Attempts have also already been made to provide the magnetic layer of magnetic strips with special graphic characters or symbols which consist of pigmented lacquers, in which respect both pigments which can be detected in visible light and also pigments which can be detected only in invisible light have been used. However, such a procedure suffers from the disadvantage that the pigmented layers must be comparatively thick so that, in order to produce a sufficient signal voltage, the magnetic layer must also be comparatively thick. However, difficulties are encountered in seeking to work tidily and cleanly with embossing foils which have a very thick magnetic layer and also a thick pigmented layer. It should also be borne in mind that, in order to be able to code a foil, the surface thereof must be very flat and even. That is also an aspect which leaves something to be desired when using pigmented lacquers for producing the pattern designed to prevent forgeries, as the surface produced is comparatively wavy. Such a wavy surface configuration also suffers from the disadvantage that there must necessarily be a comparatively large distance between the magnetic layer and the reading head, whicn in turn also gives rise to a reduction in the signal voltage. There is also the danger that a rough surface may result in premature damage to the reading head of the reading device used.

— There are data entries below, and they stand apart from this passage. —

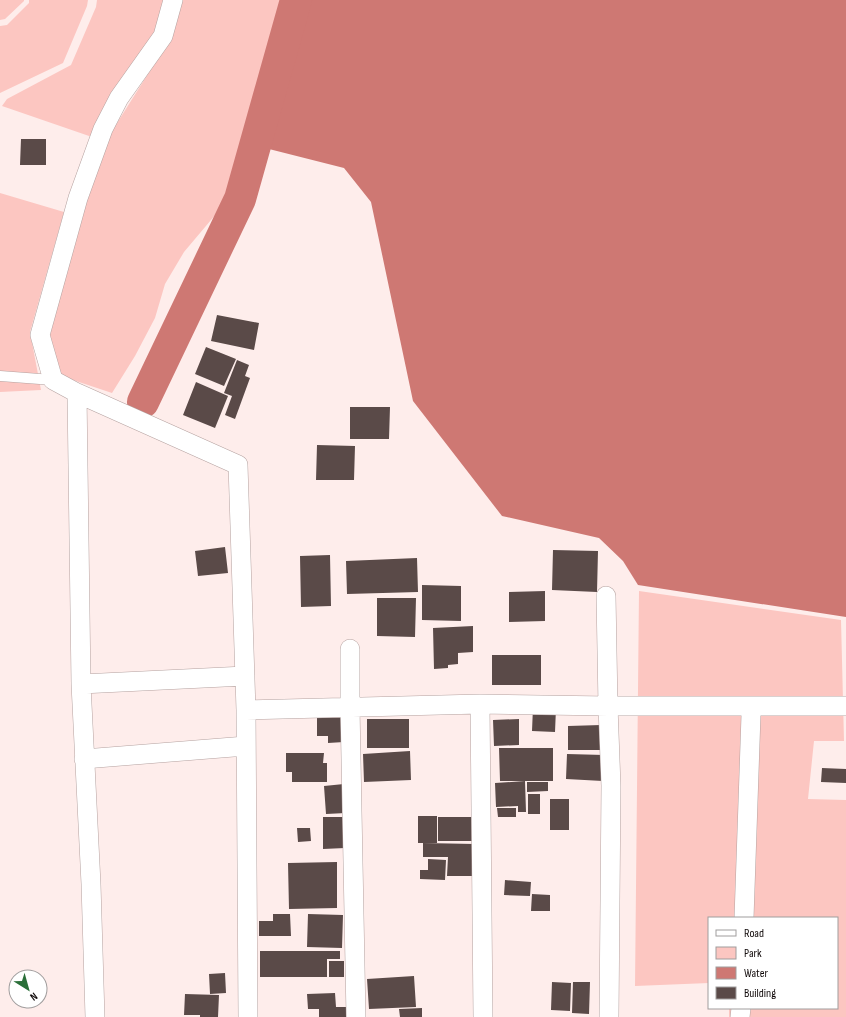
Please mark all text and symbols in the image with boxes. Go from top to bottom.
legend [708,917,838,1009]
text: Road [744,926,764,941]
text: Park [744,946,762,961]
text: Water [744,966,768,981]
north arrow [8,969,48,1009]
text: Building [744,986,776,1001]
text: N [27,990,40,1004]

Finally, attempts have also already been made to use structures which have an optical diffraction effect and in particular which have a holographic effect, for the purposes of characterising and identifying security documents, cards and the like items. In the past, those structures have predominantly been embossed directly into cards made from plastic material. The attempt has also already been made to provide embossing foils with diffraction structures having a holographic effect (phase holograms), but hitherto no further identification or characterisation means or information has been included in the foils, besides the diffraction structures. The use of such structures gives a high level of safeguard against forgery because that structure is severely damaged or destroyed in the event of an attempt being made to strip off the corresponding foil. Furthermore, the diffraction structure can be easily read by machine, by means of lasers or LEDs. However, there are also holograms which can be detected with the naked eye. Furthermore, by means of a particular arrangement, in particular in regard to reflection holograms, it is possible to provide that characteristic changes in the diffraction images can be produced even with different conditions of illumination, in daylight and artificial light, whereby it is possible to provide a visually clearly detectable feature indicating authenticity in respect of a document. However, a disadvantage of such an arrangement is that it is not possible to alter the information once it has been stored on the document. It is at best possible to produce erasure of the diffraction structure over a certain area, but that is then irreversible.